BRIEF: Copy the data that follows exactly as it is, excluding all pictures.

━━━━━ INFORMATION PROVIDED ━━━━━

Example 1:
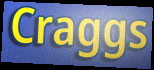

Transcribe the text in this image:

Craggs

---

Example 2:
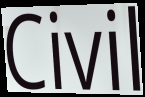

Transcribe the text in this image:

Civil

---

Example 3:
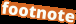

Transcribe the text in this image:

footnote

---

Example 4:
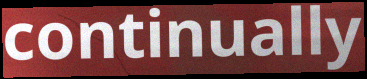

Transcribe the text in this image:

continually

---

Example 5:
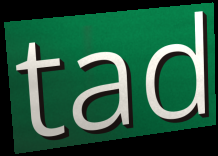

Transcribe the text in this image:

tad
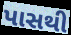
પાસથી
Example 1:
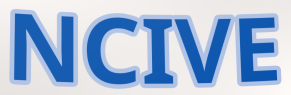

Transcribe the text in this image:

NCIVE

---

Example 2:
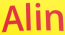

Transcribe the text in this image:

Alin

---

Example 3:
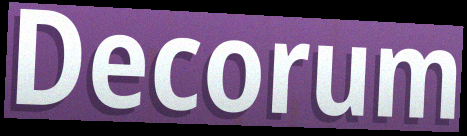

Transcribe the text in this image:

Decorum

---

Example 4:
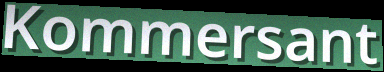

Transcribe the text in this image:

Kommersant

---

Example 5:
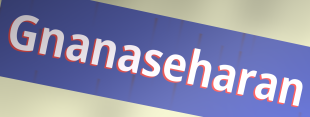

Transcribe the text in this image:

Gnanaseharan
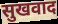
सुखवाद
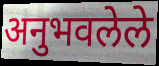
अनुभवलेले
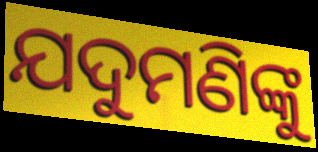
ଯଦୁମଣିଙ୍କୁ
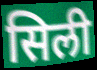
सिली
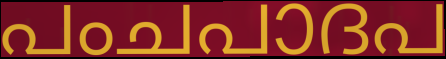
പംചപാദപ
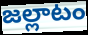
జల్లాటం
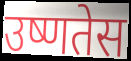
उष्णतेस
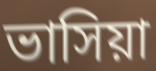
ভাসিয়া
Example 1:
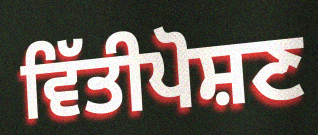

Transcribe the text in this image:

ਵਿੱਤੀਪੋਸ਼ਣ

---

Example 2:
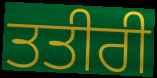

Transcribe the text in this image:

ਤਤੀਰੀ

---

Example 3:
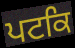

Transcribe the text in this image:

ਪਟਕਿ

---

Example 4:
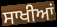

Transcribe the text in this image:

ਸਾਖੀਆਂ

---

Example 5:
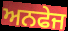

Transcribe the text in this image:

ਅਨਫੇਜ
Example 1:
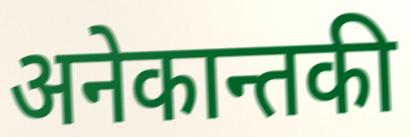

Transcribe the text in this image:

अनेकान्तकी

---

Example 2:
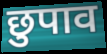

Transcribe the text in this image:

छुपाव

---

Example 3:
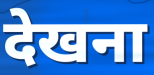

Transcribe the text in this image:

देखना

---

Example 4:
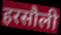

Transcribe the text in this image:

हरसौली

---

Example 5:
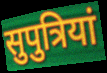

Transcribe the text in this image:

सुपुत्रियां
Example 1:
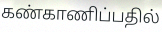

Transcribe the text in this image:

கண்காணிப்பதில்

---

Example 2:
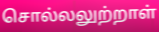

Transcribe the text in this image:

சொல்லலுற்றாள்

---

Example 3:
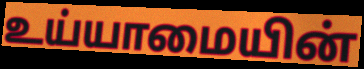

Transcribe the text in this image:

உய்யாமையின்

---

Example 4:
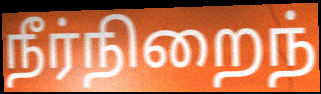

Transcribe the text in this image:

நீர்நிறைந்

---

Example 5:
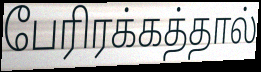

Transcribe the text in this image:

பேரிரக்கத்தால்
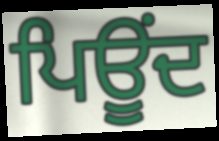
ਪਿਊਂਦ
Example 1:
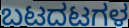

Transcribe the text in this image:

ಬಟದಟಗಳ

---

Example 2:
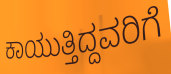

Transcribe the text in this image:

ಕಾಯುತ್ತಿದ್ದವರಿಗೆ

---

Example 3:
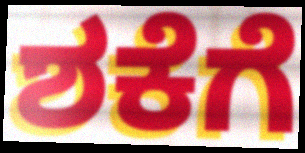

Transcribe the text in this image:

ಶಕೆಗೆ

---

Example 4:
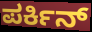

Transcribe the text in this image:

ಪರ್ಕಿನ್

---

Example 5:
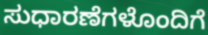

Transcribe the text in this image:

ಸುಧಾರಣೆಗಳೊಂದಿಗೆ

━━━━━

RESPONSE AREA:
Example 1:

Transcribe the text in this image:

Craggs

---

Example 2:

Transcribe the text in this image:

Civil

---

Example 3:

Transcribe the text in this image:

footnote

---

Example 4:

Transcribe the text in this image:

continually

---

Example 5:

Transcribe the text in this image:

tad
પાસથી
Example 1:

Transcribe the text in this image:

NCIVE

---

Example 2:

Transcribe the text in this image:

Alin

---

Example 3:

Transcribe the text in this image:

Decorum

---

Example 4:

Transcribe the text in this image:

Kommersant

---

Example 5:

Transcribe the text in this image:

Gnanaseharan
सुखवाद
अनुभवलेले
ଯଦୁମଣିଙ୍କୁ
सिली
പംചപാദപ
జల్లాటం
उष्णतेस
ভাসিয়া
Example 1:

Transcribe the text in this image:

ਵਿੱਤੀਪੋਸ਼ਣ

---

Example 2:

Transcribe the text in this image:

ਤਤੀਰੀ

---

Example 3:

Transcribe the text in this image:

ਪਟਕਿ

---

Example 4:

Transcribe the text in this image:

ਸਾਖੀਆਂ

---

Example 5:

Transcribe the text in this image:

ਅਨਫੇਜ
Example 1:

Transcribe the text in this image:

अनेकान्तकी

---

Example 2:

Transcribe the text in this image:

छुपाव

---

Example 3:

Transcribe the text in this image:

देखना

---

Example 4:

Transcribe the text in this image:

हरसौली

---

Example 5:

Transcribe the text in this image:

सुपुत्रियां
Example 1:

Transcribe the text in this image:

கண்காணிப்பதில்

---

Example 2:

Transcribe the text in this image:

சொல்லலுற்றாள்

---

Example 3:

Transcribe the text in this image:

உய்யாமையின்

---

Example 4:

Transcribe the text in this image:

நீர்நிறைந்

---

Example 5:

Transcribe the text in this image:

பேரிரக்கத்தால்
ਪਿਊਂਦ
Example 1:

Transcribe the text in this image:

ಬಟದಟಗಳ

---

Example 2:

Transcribe the text in this image:

ಕಾಯುತ್ತಿದ್ದವರಿಗೆ

---

Example 3:

Transcribe the text in this image:

ಶಕೆಗೆ

---

Example 4:

Transcribe the text in this image:

ಪರ್ಕಿನ್

---

Example 5:

Transcribe the text in this image:

ಸುಧಾರಣೆಗಳೊಂದಿಗೆ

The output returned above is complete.